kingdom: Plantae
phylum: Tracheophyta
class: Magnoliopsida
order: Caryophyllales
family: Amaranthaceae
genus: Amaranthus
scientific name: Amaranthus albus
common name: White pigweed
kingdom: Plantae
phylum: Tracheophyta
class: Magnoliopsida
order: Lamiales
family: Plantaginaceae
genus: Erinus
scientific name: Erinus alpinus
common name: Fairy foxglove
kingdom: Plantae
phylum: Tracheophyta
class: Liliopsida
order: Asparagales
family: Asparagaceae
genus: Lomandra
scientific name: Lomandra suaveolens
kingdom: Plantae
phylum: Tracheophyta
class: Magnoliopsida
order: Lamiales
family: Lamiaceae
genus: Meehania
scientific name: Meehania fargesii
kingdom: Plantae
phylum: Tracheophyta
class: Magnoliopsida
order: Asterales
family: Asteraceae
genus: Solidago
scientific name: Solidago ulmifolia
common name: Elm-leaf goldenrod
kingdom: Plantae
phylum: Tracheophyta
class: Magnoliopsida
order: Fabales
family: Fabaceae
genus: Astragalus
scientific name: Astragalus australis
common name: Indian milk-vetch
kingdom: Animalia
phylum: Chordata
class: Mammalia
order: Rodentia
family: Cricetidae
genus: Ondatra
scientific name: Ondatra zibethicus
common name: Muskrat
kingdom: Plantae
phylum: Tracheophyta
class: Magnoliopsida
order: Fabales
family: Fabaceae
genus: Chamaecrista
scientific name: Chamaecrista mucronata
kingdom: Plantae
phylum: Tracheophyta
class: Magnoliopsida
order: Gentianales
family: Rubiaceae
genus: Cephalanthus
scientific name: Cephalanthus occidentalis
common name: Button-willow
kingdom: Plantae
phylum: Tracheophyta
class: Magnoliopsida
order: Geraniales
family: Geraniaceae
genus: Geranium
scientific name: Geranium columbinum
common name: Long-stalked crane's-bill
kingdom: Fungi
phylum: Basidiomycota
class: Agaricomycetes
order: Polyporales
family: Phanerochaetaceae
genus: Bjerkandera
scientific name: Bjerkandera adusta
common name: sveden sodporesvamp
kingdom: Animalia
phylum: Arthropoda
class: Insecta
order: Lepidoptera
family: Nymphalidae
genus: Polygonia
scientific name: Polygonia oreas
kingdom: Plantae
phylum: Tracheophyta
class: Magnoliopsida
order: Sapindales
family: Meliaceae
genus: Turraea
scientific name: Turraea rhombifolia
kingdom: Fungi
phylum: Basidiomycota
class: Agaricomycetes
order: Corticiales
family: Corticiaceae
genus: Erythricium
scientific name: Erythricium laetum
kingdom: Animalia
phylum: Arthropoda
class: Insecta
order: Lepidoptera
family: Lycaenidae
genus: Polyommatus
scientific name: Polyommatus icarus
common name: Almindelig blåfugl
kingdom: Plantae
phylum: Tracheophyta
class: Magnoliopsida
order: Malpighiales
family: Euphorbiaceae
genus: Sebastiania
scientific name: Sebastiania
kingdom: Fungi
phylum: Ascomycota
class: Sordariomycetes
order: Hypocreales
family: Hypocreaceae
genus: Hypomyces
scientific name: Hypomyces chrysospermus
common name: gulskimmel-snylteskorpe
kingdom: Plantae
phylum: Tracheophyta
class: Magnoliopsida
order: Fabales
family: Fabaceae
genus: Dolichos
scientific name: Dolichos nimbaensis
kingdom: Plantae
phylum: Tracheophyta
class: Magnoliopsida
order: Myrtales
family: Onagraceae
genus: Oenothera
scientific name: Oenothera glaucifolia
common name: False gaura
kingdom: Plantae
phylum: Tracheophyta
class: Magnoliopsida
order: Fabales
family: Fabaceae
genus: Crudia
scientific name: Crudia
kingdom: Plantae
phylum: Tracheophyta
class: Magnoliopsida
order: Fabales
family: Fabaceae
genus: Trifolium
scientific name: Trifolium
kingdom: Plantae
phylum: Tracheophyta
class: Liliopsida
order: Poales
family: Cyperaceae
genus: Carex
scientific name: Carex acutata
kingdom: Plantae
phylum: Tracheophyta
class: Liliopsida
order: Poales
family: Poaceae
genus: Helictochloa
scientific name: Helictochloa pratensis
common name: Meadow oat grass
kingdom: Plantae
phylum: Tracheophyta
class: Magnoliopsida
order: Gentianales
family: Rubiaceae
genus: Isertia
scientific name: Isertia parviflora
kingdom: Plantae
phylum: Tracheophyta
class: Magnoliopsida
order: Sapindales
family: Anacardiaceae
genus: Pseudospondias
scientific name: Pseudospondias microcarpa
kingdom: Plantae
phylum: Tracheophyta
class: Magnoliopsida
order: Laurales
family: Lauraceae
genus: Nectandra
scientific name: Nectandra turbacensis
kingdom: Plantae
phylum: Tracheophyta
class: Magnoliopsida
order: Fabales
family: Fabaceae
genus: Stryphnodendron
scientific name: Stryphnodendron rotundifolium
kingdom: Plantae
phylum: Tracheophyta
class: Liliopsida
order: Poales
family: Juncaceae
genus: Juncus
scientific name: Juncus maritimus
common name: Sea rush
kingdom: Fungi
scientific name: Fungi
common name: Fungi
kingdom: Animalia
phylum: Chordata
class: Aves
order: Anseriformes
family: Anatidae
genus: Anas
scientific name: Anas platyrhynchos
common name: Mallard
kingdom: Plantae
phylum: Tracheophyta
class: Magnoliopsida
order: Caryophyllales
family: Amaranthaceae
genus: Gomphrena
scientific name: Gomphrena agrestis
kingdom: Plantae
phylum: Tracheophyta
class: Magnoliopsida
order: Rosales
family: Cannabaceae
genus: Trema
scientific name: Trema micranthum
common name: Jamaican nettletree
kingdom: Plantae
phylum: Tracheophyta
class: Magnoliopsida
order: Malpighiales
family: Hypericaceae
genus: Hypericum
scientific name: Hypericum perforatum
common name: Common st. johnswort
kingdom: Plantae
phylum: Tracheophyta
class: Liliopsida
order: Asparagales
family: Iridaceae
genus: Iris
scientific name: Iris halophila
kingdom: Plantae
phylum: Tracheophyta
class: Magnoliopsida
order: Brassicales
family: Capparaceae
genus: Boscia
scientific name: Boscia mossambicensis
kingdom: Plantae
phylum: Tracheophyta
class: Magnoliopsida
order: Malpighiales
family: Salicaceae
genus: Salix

◆ **TASK TO COMPLETE**:
Render every line of all the entries above as a Markdown table with two columns, Row and Entry line. Number the rows in order and leave out any blank lines.

◆ **TASK ANSWER**:
| Row | Entry line |
|---|---|
| 1 | kingdom: Plantae |
| 2 | phylum: Tracheophyta |
| 3 | class: Magnoliopsida |
| 4 | order: Caryophyllales |
| 5 | family: Amaranthaceae |
| 6 | genus: Amaranthus |
| 7 | scientific name: Amaranthus albus |
| 8 | common name: White pigweed |
| 9 | kingdom: Plantae |
| 10 | phylum: Tracheophyta |
| 11 | class: Magnoliopsida |
| 12 | order: Lamiales |
| 13 | family: Plantaginaceae |
| 14 | genus: Erinus |
| 15 | scientific name: Erinus alpinus |
| 16 | common name: Fairy foxglove |
| 17 | kingdom: Plantae |
| 18 | phylum: Tracheophyta |
| 19 | class: Liliopsida |
| 20 | order: Asparagales |
| 21 | family: Asparagaceae |
| 22 | genus: Lomandra |
| 23 | scientific name: Lomandra suaveolens |
| 24 | kingdom: Plantae |
| 25 | phylum: Tracheophyta |
| 26 | class: Magnoliopsida |
| 27 | order: Lamiales |
| 28 | family: Lamiaceae |
| 29 | genus: Meehania |
| 30 | scientific name: Meehania fargesii |
| 31 | kingdom: Plantae |
| 32 | phylum: Tracheophyta |
| 33 | class: Magnoliopsida |
| 34 | order: Asterales |
| 35 | family: Asteraceae |
| 36 | genus: Solidago |
| 37 | scientific name: Solidago ulmifolia |
| 38 | common name: Elm-leaf goldenrod |
| 39 | kingdom: Plantae |
| 40 | phylum: Tracheophyta |
| 41 | class: Magnoliopsida |
| 42 | order: Fabales |
| 43 | family: Fabaceae |
| 44 | genus: Astragalus |
| 45 | scientific name: Astragalus australis |
| 46 | common name: Indian milk-vetch |
| 47 | kingdom: Animalia |
| 48 | phylum: Chordata |
| 49 | class: Mammalia |
| 50 | order: Rodentia |
| 51 | family: Cricetidae |
| 52 | genus: Ondatra |
| 53 | scientific name: Ondatra zibethicus |
| 54 | common name: Muskrat |
| 55 | kingdom: Plantae |
| 56 | phylum: Tracheophyta |
| 57 | class: Magnoliopsida |
| 58 | order: Fabales |
| 59 | family: Fabaceae |
| 60 | genus: Chamaecrista |
| 61 | scientific name: Chamaecrista mucronata |
| 62 | kingdom: Plantae |
| 63 | phylum: Tracheophyta |
| 64 | class: Magnoliopsida |
| 65 | order: Gentianales |
| 66 | family: Rubiaceae |
| 67 | genus: Cephalanthus |
| 68 | scientific name: Cephalanthus occidentalis |
| 69 | common name: Button-willow |
| 70 | kingdom: Plantae |
| 71 | phylum: Tracheophyta |
| 72 | class: Magnoliopsida |
| 73 | order: Geraniales |
| 74 | family: Geraniaceae |
| 75 | genus: Geranium |
| 76 | scientific name: Geranium columbinum |
| 77 | common name: Long-stalked crane's-bill |
| 78 | kingdom: Fungi |
| 79 | phylum: Basidiomycota |
| 80 | class: Agaricomycetes |
| 81 | order: Polyporales |
| 82 | family: Phanerochaetaceae |
| 83 | genus: Bjerkandera |
| 84 | scientific name: Bjerkandera adusta |
| 85 | common name: sveden sodporesvamp |
| 86 | kingdom: Animalia |
| 87 | phylum: Arthropoda |
| 88 | class: Insecta |
| 89 | order: Lepidoptera |
| 90 | family: Nymphalidae |
| 91 | genus: Polygonia |
| 92 | scientific name: Polygonia oreas |
| 93 | kingdom: Plantae |
| 94 | phylum: Tracheophyta |
| 95 | class: Magnoliopsida |
| 96 | order: Sapindales |
| 97 | family: Meliaceae |
| 98 | genus: Turraea |
| 99 | scientific name: Turraea rhombifolia |
| 100 | kingdom: Fungi |
| 101 | phylum: Basidiomycota |
| 102 | class: Agaricomycetes |
| 103 | order: Corticiales |
| 104 | family: Corticiaceae |
| 105 | genus: Erythricium |
| 106 | scientific name: Erythricium laetum |
| 107 | kingdom: Animalia |
| 108 | phylum: Arthropoda |
| 109 | class: Insecta |
| 110 | order: Lepidoptera |
| 111 | family: Lycaenidae |
| 112 | genus: Polyommatus |
| 113 | scientific name: Polyommatus icarus |
| 114 | common name: Almindelig blåfugl |
| 115 | kingdom: Plantae |
| 116 | phylum: Tracheophyta |
| 117 | class: Magnoliopsida |
| 118 | order: Malpighiales |
| 119 | family: Euphorbiaceae |
| 120 | genus: Sebastiania |
| 121 | scientific name: Sebastiania |
| 122 | kingdom: Fungi |
| 123 | phylum: Ascomycota |
| 124 | class: Sordariomycetes |
| 125 | order: Hypocreales |
| 126 | family: Hypocreaceae |
| 127 | genus: Hypomyces |
| 128 | scientific name: Hypomyces chrysospermus |
| 129 | common name: gulskimmel-snylteskorpe |
| 130 | kingdom: Plantae |
| 131 | phylum: Tracheophyta |
| 132 | class: Magnoliopsida |
| 133 | order: Fabales |
| 134 | family: Fabaceae |
| 135 | genus: Dolichos |
| 136 | scientific name: Dolichos nimbaensis |
| 137 | kingdom: Plantae |
| 138 | phylum: Tracheophyta |
| 139 | class: Magnoliopsida |
| 140 | order: Myrtales |
| 141 | family: Onagraceae |
| 142 | genus: Oenothera |
| 143 | scientific name: Oenothera glaucifolia |
| 144 | common name: False gaura |
| 145 | kingdom: Plantae |
| 146 | phylum: Tracheophyta |
| 147 | class: Magnoliopsida |
| 148 | order: Fabales |
| 149 | family: Fabaceae |
| 150 | genus: Crudia |
| 151 | scientific name: Crudia |
| 152 | kingdom: Plantae |
| 153 | phylum: Tracheophyta |
| 154 | class: Magnoliopsida |
| 155 | order: Fabales |
| 156 | family: Fabaceae |
| 157 | genus: Trifolium |
| 158 | scientific name: Trifolium |
| 159 | kingdom: Plantae |
| 160 | phylum: Tracheophyta |
| 161 | class: Liliopsida |
| 162 | order: Poales |
| 163 | family: Cyperaceae |
| 164 | genus: Carex |
| 165 | scientific name: Carex acutata |
| 166 | kingdom: Plantae |
| 167 | phylum: Tracheophyta |
| 168 | class: Liliopsida |
| 169 | order: Poales |
| 170 | family: Poaceae |
| 171 | genus: Helictochloa |
| 172 | scientific name: Helictochloa pratensis |
| 173 | common name: Meadow oat grass |
| 174 | kingdom: Plantae |
| 175 | phylum: Tracheophyta |
| 176 | class: Magnoliopsida |
| 177 | order: Gentianales |
| 178 | family: Rubiaceae |
| 179 | genus: Isertia |
| 180 | scientific name: Isertia parviflora |
| 181 | kingdom: Plantae |
| 182 | phylum: Tracheophyta |
| 183 | class: Magnoliopsida |
| 184 | order: Sapindales |
| 185 | family: Anacardiaceae |
| 186 | genus: Pseudospondias |
| 187 | scientific name: Pseudospondias microcarpa |
| 188 | kingdom: Plantae |
| 189 | phylum: Tracheophyta |
| 190 | class: Magnoliopsida |
| 191 | order: Laurales |
| 192 | family: Lauraceae |
| 193 | genus: Nectandra |
| 194 | scientific name: Nectandra turbacensis |
| 195 | kingdom: Plantae |
| 196 | phylum: Tracheophyta |
| 197 | class: Magnoliopsida |
| 198 | order: Fabales |
| 199 | family: Fabaceae |
| 200 | genus: Stryphnodendron |
| 201 | scientific name: Stryphnodendron rotundifolium |
| 202 | kingdom: Plantae |
| 203 | phylum: Tracheophyta |
| 204 | class: Liliopsida |
| 205 | order: Poales |
| 206 | family: Juncaceae |
| 207 | genus: Juncus |
| 208 | scientific name: Juncus maritimus |
| 209 | common name: Sea rush |
| 210 | kingdom: Fungi |
| 211 | scientific name: Fungi |
| 212 | common name: Fungi |
| 213 | kingdom: Animalia |
| 214 | phylum: Chordata |
| 215 | class: Aves |
| 216 | order: Anseriformes |
| 217 | family: Anatidae |
| 218 | genus: Anas |
| 219 | scientific name: Anas platyrhynchos |
| 220 | common name: Mallard |
| 221 | kingdom: Plantae |
| 222 | phylum: Tracheophyta |
| 223 | class: Magnoliopsida |
| 224 | order: Caryophyllales |
| 225 | family: Amaranthaceae |
| 226 | genus: Gomphrena |
| 227 | scientific name: Gomphrena agrestis |
| 228 | kingdom: Plantae |
| 229 | phylum: Tracheophyta |
| 230 | class: Magnoliopsida |
| 231 | order: Rosales |
| 232 | family: Cannabaceae |
| 233 | genus: Trema |
| 234 | scientific name: Trema micranthum |
| 235 | common name: Jamaican nettletree |
| 236 | kingdom: Plantae |
| 237 | phylum: Tracheophyta |
| 238 | class: Magnoliopsida |
| 239 | order: Malpighiales |
| 240 | family: Hypericaceae |
| 241 | genus: Hypericum |
| 242 | scientific name: Hypericum perforatum |
| 243 | common name: Common st. johnswort |
| 244 | kingdom: Plantae |
| 245 | phylum: Tracheophyta |
| 246 | class: Liliopsida |
| 247 | order: Asparagales |
| 248 | family: Iridaceae |
| 249 | genus: Iris |
| 250 | scientific name: Iris halophila |
| 251 | kingdom: Plantae |
| 252 | phylum: Tracheophyta |
| 253 | class: Magnoliopsida |
| 254 | order: Brassicales |
| 255 | family: Capparaceae |
| 256 | genus: Boscia |
| 257 | scientific name: Boscia mossambicensis |
| 258 | kingdom: Plantae |
| 259 | phylum: Tracheophyta |
| 260 | class: Magnoliopsida |
| 261 | order: Malpighiales |
| 262 | family: Salicaceae |
| 263 | genus: Salix |